We don’t know for sure how many children in the UK suffer from serious depression. Experts believe it could be between 4-6% but considerably higher in teenagers.
It's often very difficult for a mother to cope with a depressed son or daughter because of all the emotions involved - did I cause this, does my child hate me, why is she shutting me out? However, it's vitally important to do all you can to help because never before will your child have needed you as much as she does now.
Don't underestimate the problem
It’s all too easy to dismiss depression in children as nothing to worry about and assume that they’ll "just grow out of it". But in most cases, a depressed child is far more serious than a depressed adult because adults have a much greater capacity to help themselves. A child really has to rely on her parents to come to her aid and help to resolve her problems.
Try to identify the reasons
There is almost always an underlying reason or a specific trigger that has caused you child to become depressed. It’s vitally important to try to establish this reason to allow you to address the problem effectively.

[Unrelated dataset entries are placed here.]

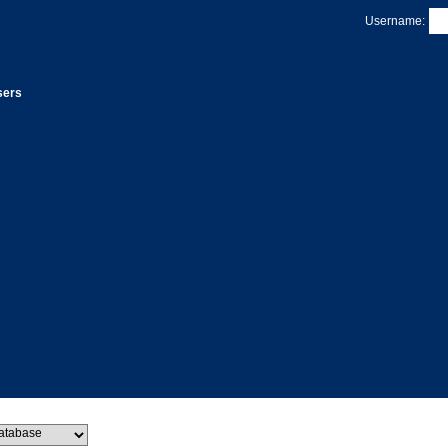
Username:
sers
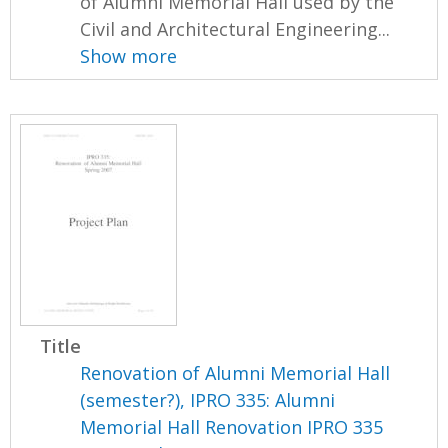
of Alumni Memorial Hall used by the
Civil and Architectural Engineering...
Show more
Title
Renovation of Alumni Memorial Hall
(semester?), IPRO 335: Alumni
Memorial Hall Renovation IPRO 335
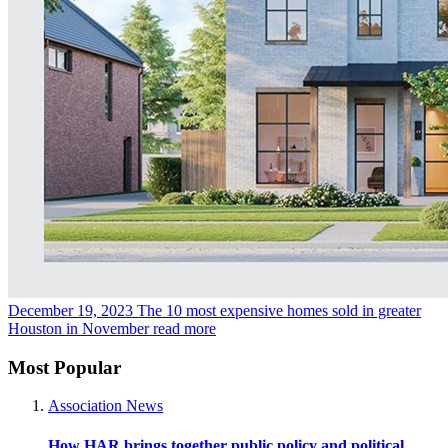
December 19, 2023
The 10 most expensive homes sold in greater
Houston in November
read more
Most Popular
Association News
How HAR brings together public policy and political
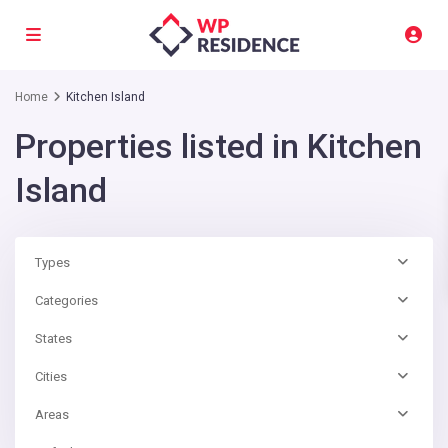
Home
Kitchen Island
Properties listed in Kitchen
Island
Types
Categories
States
Cities
Areas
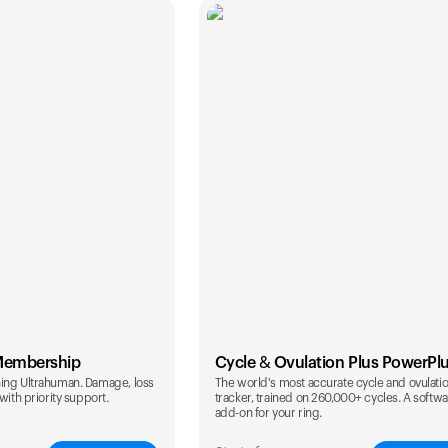
Membership
Cycle & Ovulation Plus PowerPl
ing Ultrahuman. Damage, loss
The world's most accurate cycle and ovulati
with priority support.
tracker, trained on 260,000+ cycles. A softw
add-on for your ring.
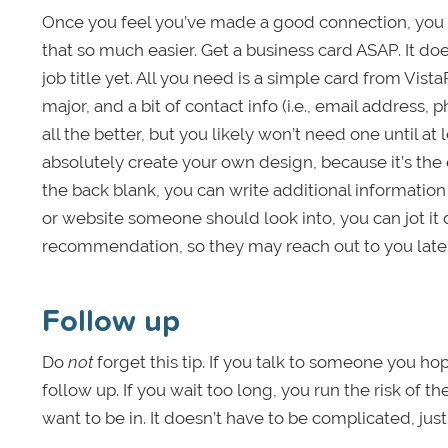
Once you feel you’ve made a good connection, you 
that so much easier. Get a business card ASAP. It doe
job title yet. All you need is a simple card from Vist
major, and a bit of contact info (i.e., email address
all the better, but you likely won’t need one until at 
absolutely create your own design, because it’s the 
the back blank, you can write additional informatio
or website someone should look into, you can jot it 
recommendation, so they may reach out to you later 
Follow up
Do
not
forget this tip. If you talk to someone you h
follow up. If you wait too long, you run the risk of t
want to be in. It doesn’t have to be complicated, just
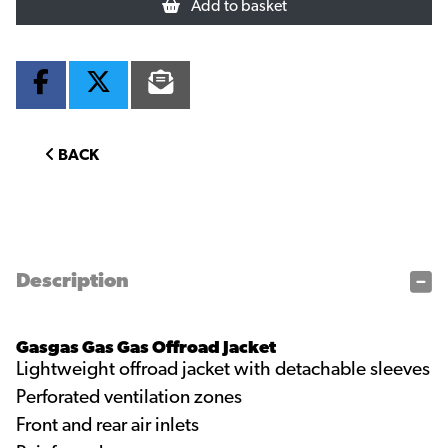
Add to basket
BACK
Description
Gasgas Gas Gas Offroad Jacket
Lightweight offroad jacket with detachable sleeves
Perforated ventilation zones
Front and rear air inlets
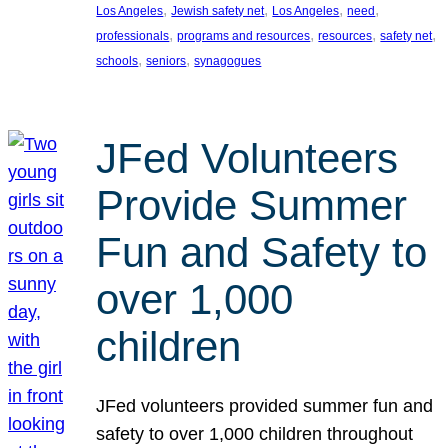
, 
, 
, 
, 
Los Angeles
Jewish safety net
Los Angeles
need
, 
, 
, 
, 
professionals
programs and resources
resources
safety net
, 
, 
schools
seniors
synagogues
JFed Volunteers
Provide Summer
Fun and Safety to
over 1,000
children
JFed volunteers provided summer fun and
safety to over 1,000 children throughout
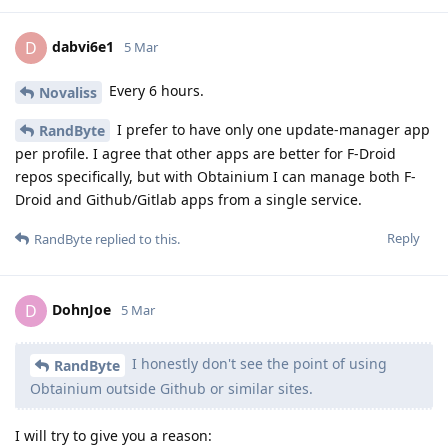
dabvi6e1
D
5 Mar
Every 6 hours.
Novaliss
I prefer to have only one update-manager app
RandByte
per profile. I agree that other apps are better for F-Droid
repos specifically, but with Obtainium I can manage both F-
Droid and Github/Gitlab apps from a single service.
Reply
RandByte
replied to this.
DohnJoe
D
5 Mar
I honestly don't see the point of using
RandByte
Obtainium outside Github or similar sites.
I will try to give you a reason:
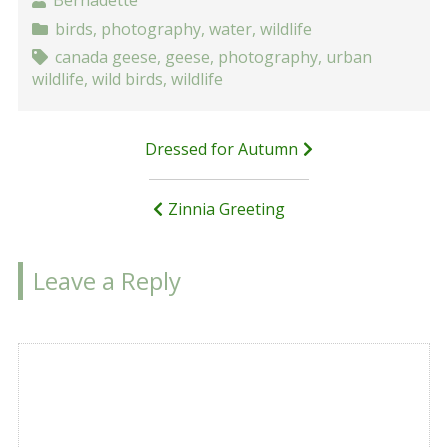
Bernadette
birds
,
photography
,
water
,
wildlife
canada geese
,
geese
,
photography
,
urban
wildlife
,
wild birds
,
wildlife
Post
Dressed for Autumn
navigation
Zinnia Greeting
Leave a Reply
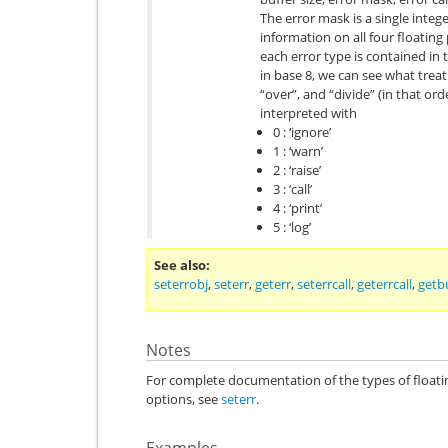
The error mask is a single integ
information on all four floating
each error type is contained in th
in base 8, we can see what treatm
“over”, and “divide” (in that ord
interpreted with
0 : ‘ignore’
1 : ‘warn’
2 : ‘raise’
3 : ‘call’
4 : ‘print’
5 : ‘log’
See also
seterrobj
,
seterr
,
geterr
,
seterrcall
,
geterrcall
,
getb
Notes
For complete documentation of the types of float
options, see
seterr
.
Examples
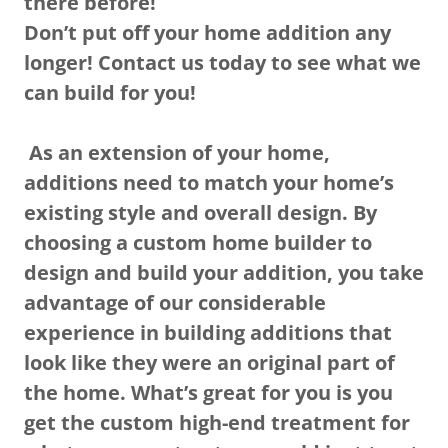
there before!
Don’t put off your home addition any
longer! Contact us today to see what we
can build for you!
As an extension of your home,
additions need to match your home’s
existing style and overall design. By
choosing a custom home builder to
design and build your addition, you take
advantage of our considerable
experience in building additions that
look like they were an original part of
the home. What’s great for you is you
get the custom high-end treatment for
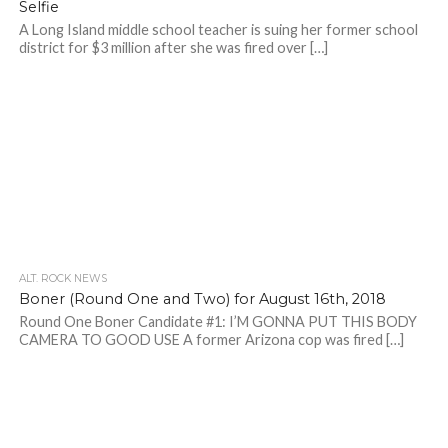
Selfie
A Long Island middle school teacher is suing her former school
district for $3 million after she was fired over […]
ALT. ROCK NEWS
Boner (Round One and Two) for August 16th, 2018
Round One Boner Candidate #1: I’M GONNA PUT THIS BODY
CAMERA TO GOOD USE A former Arizona cop was fired […]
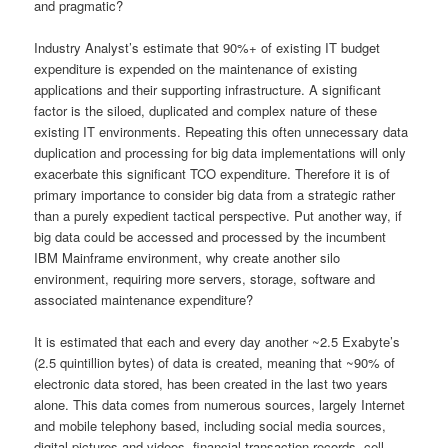
and pragmatic?
Industry Analyst’s estimate that 90%+ of existing IT budget
expenditure is expended on the maintenance of existing
applications and their supporting infrastructure. A significant
factor is the siloed, duplicated and complex nature of these
existing IT environments. Repeating this often unnecessary data
duplication and processing for big data implementations will only
exacerbate this significant TCO expenditure. Therefore it is of
primary importance to consider big data from a strategic rather
than a purely expedient tactical perspective. Put another way, if
big data could be accessed and processed by the incumbent
IBM Mainframe environment, why create another silo
environment, requiring more servers, storage, software and
associated maintenance expenditure?
It is estimated that each and every day another ~2.5 Exabyte’s
(2.5 quintillion bytes) of data is created, meaning that ~90% of
electronic data stored, has been created in the last two years
alone. This data comes from numerous sources, largely Internet
and mobile telephony based, including social media sources,
digital pictures and videos, financial transaction records, cell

Remind them that you are always there
A depressed child can feel terribly alone even if she’s surrounded by a loving family. As a parent, you must always reassure your son or daughter that you're there to help at all times. Even if your child shuts you out, you must continue to offer support and reassurance.
Don't blame yourself
A depressed child is very rarely the fault of the parents. Yes, mum and dad can be one of the factors that trigger a child’s depression but it’s important to remember that depression is an illness. A divorce or an unhappy home cannot cause an illness. Blaming yourself for your child’s depression is neither justified or helpful.
Communication is crucial to help your child deal with depression and hopefully overcome the illness. You must always encourage them to let you know how they feel and make sure you give them the time to talk to you.